» THE TASK: Find every line below with "although" in it and give only how many there are.

Start of Block

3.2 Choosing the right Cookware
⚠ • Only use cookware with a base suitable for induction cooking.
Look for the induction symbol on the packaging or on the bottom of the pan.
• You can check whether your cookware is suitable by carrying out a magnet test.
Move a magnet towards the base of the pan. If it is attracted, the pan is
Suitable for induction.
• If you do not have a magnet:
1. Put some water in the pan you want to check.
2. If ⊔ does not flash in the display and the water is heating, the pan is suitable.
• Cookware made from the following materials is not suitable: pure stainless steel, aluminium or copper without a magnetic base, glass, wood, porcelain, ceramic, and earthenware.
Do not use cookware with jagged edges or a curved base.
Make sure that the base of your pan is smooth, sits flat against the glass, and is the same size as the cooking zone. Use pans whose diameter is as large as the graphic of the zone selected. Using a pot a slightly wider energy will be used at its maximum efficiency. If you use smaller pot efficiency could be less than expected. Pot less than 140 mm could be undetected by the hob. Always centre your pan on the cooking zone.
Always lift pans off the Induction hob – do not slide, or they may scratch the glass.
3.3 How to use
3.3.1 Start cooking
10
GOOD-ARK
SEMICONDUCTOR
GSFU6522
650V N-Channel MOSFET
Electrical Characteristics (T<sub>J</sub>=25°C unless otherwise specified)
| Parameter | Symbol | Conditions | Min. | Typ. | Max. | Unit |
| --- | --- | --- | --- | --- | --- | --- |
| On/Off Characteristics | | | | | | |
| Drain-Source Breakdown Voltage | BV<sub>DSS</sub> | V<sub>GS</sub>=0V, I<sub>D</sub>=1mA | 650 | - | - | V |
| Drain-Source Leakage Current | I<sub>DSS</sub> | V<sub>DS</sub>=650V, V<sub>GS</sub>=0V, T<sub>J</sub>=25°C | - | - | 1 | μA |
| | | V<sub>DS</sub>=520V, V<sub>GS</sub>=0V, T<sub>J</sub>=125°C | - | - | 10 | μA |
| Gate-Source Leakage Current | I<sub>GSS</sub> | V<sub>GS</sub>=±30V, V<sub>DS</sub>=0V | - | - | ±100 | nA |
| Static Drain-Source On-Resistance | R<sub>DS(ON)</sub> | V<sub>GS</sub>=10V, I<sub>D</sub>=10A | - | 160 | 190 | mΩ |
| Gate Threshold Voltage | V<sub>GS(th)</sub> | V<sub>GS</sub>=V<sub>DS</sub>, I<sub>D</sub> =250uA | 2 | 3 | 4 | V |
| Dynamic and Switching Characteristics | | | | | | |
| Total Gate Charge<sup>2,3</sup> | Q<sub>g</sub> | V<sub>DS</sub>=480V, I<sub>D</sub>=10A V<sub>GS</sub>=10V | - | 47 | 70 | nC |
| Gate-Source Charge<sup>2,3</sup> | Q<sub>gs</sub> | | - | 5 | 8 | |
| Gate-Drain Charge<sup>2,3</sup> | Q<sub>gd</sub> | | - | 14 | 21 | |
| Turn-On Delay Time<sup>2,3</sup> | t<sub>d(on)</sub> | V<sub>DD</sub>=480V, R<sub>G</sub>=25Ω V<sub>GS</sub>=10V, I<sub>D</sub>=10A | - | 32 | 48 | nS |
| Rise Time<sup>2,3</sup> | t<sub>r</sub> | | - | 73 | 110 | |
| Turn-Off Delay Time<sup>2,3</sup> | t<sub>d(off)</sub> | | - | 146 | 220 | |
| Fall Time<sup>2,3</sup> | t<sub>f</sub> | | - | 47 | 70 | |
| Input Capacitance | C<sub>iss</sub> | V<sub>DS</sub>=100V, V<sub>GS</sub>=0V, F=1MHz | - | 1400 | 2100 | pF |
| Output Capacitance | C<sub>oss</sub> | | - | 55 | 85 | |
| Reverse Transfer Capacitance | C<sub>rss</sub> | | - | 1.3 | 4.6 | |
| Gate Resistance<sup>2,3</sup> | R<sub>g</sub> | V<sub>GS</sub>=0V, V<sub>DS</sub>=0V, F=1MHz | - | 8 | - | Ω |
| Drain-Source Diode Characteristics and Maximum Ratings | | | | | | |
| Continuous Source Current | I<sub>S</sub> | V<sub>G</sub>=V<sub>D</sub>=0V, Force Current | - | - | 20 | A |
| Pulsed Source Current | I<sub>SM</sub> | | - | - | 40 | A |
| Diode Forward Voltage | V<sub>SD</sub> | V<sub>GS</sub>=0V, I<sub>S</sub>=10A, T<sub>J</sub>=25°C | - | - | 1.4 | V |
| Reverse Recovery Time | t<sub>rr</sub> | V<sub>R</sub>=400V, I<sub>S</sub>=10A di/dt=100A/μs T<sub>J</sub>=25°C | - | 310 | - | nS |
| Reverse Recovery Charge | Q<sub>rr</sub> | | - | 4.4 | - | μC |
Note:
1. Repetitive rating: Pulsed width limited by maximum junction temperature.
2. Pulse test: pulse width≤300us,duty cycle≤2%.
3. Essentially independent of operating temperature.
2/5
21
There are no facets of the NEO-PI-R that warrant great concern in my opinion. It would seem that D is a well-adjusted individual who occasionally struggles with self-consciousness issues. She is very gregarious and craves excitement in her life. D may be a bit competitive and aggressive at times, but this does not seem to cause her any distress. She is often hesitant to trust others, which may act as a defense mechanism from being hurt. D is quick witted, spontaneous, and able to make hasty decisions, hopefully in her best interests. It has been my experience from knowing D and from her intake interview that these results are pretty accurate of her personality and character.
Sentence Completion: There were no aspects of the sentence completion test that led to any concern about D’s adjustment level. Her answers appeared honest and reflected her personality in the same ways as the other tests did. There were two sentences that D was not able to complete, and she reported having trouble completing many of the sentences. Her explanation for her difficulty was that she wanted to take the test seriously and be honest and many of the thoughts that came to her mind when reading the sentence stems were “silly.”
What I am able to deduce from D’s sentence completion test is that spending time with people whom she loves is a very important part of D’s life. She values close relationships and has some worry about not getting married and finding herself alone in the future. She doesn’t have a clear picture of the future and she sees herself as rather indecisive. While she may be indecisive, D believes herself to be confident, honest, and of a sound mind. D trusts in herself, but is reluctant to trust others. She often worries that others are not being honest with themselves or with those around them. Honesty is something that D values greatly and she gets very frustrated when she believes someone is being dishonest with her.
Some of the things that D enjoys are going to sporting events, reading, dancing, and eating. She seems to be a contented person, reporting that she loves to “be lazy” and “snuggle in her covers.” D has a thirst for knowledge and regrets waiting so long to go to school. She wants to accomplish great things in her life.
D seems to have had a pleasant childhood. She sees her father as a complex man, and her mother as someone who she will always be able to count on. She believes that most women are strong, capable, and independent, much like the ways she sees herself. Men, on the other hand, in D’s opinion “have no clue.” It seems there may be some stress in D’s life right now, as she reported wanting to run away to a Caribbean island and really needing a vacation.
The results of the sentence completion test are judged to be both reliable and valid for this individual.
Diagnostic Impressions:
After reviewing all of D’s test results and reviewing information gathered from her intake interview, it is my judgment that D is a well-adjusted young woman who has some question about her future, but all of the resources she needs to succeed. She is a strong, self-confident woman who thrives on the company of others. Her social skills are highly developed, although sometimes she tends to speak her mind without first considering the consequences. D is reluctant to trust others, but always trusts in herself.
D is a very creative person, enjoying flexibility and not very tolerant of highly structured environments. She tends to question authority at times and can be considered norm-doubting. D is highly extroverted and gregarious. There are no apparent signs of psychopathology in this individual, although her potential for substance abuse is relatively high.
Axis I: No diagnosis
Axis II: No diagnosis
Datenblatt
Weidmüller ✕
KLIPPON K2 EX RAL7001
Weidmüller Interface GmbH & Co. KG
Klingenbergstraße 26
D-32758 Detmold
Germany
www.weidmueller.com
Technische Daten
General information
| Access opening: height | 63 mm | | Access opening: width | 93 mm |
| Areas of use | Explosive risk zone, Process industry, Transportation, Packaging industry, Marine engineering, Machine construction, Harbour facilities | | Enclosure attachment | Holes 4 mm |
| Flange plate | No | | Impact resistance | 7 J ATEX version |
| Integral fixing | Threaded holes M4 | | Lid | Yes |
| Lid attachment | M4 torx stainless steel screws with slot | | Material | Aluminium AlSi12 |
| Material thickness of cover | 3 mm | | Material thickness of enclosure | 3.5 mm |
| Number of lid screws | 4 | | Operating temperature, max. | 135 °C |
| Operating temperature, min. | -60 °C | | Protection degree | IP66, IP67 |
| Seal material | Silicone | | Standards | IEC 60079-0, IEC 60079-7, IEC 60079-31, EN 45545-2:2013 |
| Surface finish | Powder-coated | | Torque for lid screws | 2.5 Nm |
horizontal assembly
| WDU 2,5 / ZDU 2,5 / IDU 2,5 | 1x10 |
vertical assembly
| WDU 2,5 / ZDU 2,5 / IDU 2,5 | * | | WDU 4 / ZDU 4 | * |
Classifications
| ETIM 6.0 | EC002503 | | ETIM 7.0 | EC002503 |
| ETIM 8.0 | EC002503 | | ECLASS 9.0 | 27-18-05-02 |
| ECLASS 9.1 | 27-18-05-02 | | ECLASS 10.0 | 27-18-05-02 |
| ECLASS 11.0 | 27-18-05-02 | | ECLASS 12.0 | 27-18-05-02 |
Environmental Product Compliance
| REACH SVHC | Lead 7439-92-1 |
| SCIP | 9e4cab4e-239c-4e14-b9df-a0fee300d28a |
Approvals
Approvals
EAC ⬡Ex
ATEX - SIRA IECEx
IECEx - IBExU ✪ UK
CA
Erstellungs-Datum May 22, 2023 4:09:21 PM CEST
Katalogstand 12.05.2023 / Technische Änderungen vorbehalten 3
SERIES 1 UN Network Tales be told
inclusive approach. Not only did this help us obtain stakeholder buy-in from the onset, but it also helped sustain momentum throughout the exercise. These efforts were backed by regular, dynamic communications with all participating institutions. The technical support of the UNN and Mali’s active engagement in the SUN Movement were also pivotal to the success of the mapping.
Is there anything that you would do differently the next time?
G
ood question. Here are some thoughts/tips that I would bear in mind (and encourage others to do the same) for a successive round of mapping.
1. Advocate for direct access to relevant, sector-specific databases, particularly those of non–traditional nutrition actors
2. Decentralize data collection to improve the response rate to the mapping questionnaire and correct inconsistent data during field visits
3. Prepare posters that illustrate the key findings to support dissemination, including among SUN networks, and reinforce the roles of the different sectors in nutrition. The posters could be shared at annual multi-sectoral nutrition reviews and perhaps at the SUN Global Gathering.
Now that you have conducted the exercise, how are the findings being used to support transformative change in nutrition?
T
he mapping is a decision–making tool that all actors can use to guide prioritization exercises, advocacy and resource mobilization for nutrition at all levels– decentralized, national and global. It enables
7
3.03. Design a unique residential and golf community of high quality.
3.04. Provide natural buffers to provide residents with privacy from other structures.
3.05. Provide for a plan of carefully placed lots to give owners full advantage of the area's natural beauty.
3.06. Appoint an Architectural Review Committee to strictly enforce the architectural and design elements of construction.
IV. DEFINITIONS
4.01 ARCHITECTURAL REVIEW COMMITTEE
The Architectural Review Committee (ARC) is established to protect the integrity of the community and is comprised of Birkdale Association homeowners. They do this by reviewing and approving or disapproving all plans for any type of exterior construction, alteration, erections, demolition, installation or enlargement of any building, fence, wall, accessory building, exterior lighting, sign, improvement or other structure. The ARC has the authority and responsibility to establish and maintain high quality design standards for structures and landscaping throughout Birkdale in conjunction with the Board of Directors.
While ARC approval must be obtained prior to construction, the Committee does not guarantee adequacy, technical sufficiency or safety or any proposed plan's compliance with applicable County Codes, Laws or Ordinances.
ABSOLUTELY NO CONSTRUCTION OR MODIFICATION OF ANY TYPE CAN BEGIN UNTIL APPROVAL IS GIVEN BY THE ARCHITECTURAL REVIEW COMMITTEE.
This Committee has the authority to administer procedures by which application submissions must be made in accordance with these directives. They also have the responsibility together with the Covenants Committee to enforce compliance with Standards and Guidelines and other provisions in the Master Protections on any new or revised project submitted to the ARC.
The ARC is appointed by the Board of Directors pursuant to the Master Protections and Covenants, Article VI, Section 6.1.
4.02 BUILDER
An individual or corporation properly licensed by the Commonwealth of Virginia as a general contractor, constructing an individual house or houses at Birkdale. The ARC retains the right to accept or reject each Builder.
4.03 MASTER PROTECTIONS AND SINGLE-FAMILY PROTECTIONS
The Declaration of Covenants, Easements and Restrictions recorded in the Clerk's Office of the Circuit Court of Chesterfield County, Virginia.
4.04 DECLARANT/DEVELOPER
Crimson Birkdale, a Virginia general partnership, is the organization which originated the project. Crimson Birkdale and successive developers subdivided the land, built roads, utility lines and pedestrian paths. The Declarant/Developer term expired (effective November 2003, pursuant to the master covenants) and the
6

End of Block

» ANSWER SPACE: 2